ハナビは土足でベッドを踏み荒らしてから、天井の窓を開ける。
「こい、マッチ」
ハナビはマッチを肩車して窓から屋根の上に上げた後、自分も続いて屋根の上に上がった。
「マッチ。生き残っていくためには知恵のほかに知識が必要だ。俺が色々教えてやる。裏口から出ずに、屋根の上になんで上がったか分かるか?煙となんとかじゃねえぞ。いいか、ご主人様たちは俺たちよりはるかに大きい。しかも単純だ。だから、俺たちを探すのに上を見ることはないんだ。ついてこい」
ハナビは下の様子を確認した後、屋根から屋根へと渡って行く。マッチもハナビのまねをしながらついていく。やがて二人は端っこの屋根に到着した。目の前には大通りが広がっている。
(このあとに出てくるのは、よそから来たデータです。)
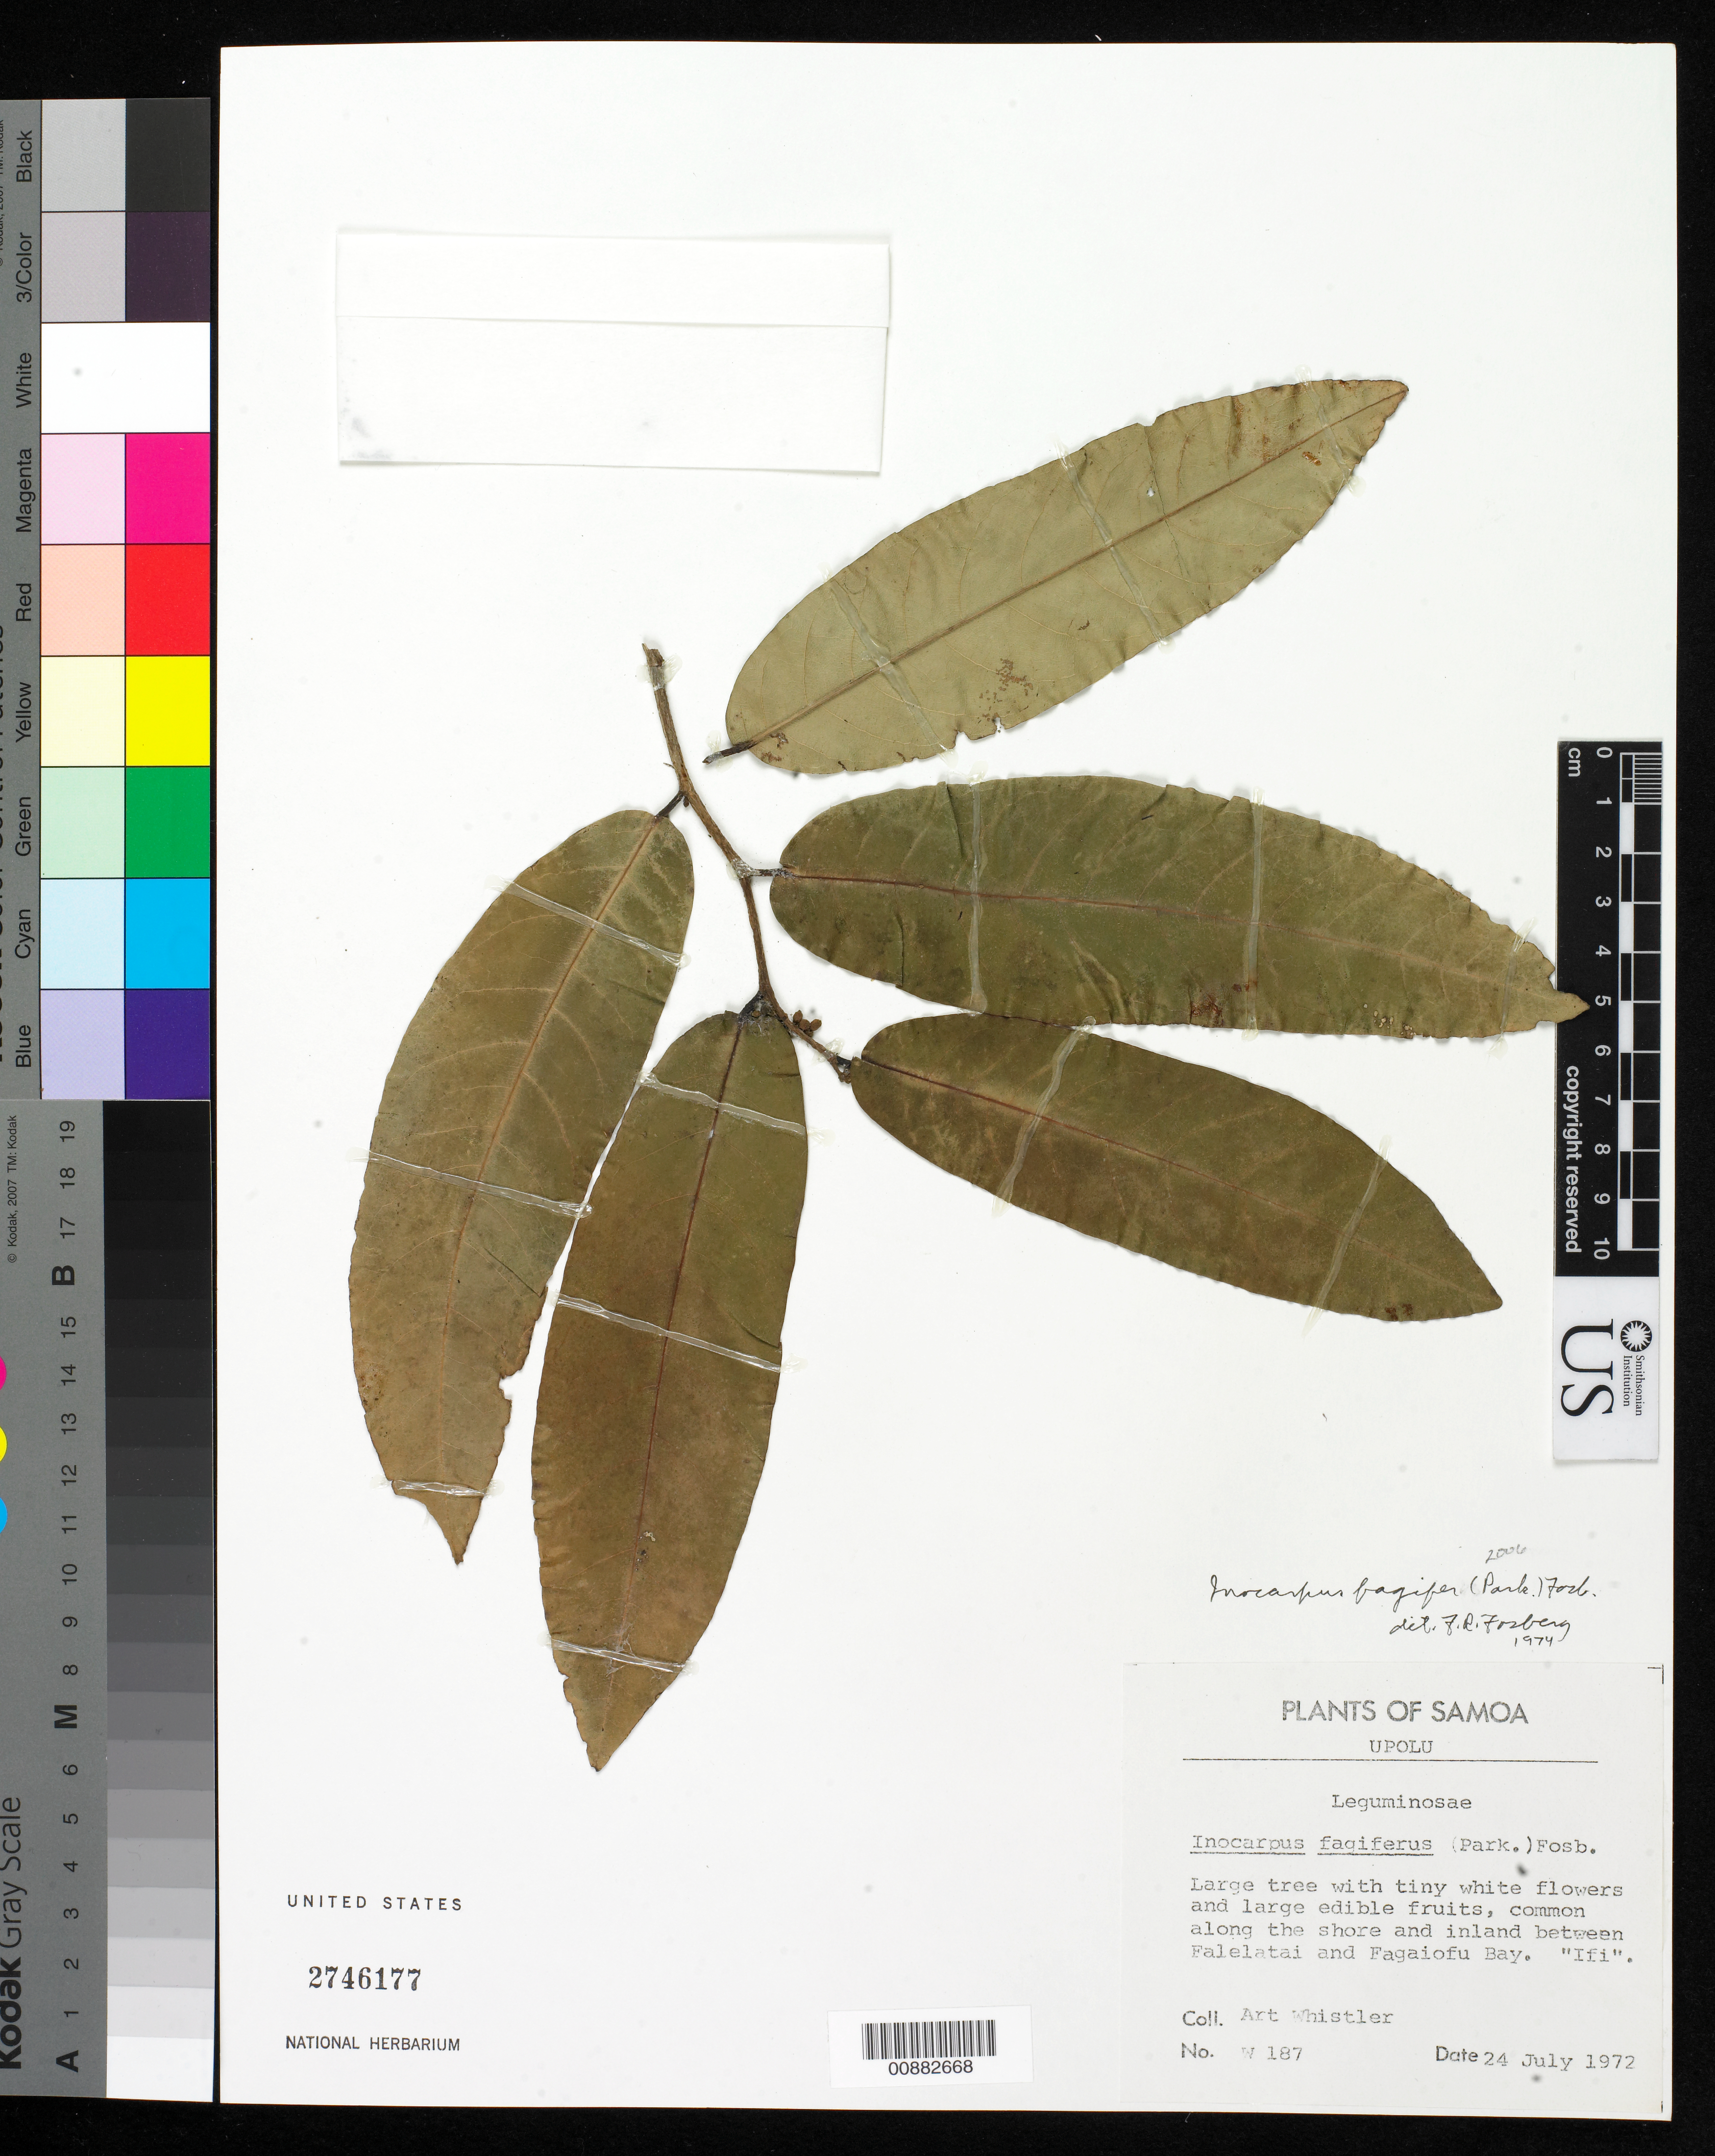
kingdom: Plantae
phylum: Tracheophyta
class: Magnoliopsida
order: Fabales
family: Fabaceae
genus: Inocarpus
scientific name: Inocarpus fagifer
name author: (Parkinson) Fosberg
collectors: A. Whistler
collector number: W 187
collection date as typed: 24 Jul 1972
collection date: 1972-07-24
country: Samoa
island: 'Upolu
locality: Along shore & inland between Falelatai and Fagaiofu Bay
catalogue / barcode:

「この大通りを渡って、向こう側の奥で降りればもう大丈夫だ」
ハナビはマッチににやりと笑いかける。
「どうやって向こうまで行くと思う?」
ハナビはポケットから袋を出し、その中から二羽の黒い鳥のおもちゃを取り出した。一羽を屋根の一角に取り付け、もう一羽を持って立ち上がる。
「下がってろ」
ハナビは鳥の後ろにある覗き穴から鳥の目を通して大通りの向こう側の屋根の一角をとらえ、鳥の背にあるスイッチを押した。
「行け!」
鳥のおもちゃは本物の鳥のように、狙った屋根の一角まで飛んでいった。
「マッチ、来い」
ハナビは鳥の尾羽の近くを指差した。
「よく見てみな。ほっそい透明な糸が出てるだろ。こいつ、これでもかなり丈夫なんだよ。この上を渡っていくのさ」
今まで感情を隠していたマッチも怯えて首を横に振った。
「しゃあねえな。じゃ、俺がおぶって行ってやるよ。ほら、来な」
ハナビはマッチをおぶると同時に走り出した。空中を駆けるハナビ。その下ではご主人様たちが二人を探していた。ハナビはあっという間に大通りを駆け抜け、屋根の上にマッチを下ろしてガッツポーズをとる。
「どうだ、面白かったろ」
マッチは興奮して目がきらきらしていた。
「そっか、面白かったか。戻すから下がってろ。糸が絡むと大変なことになるから」
ハナビが鳥の背のボタンを押すと、残っていた一羽が飛んで戻ってきた。ハナビは二羽を袋に戻し、ポケットに入れた。
「さ、行こう」
ハナビとマッチは屋根を渡り、やがて消えていった。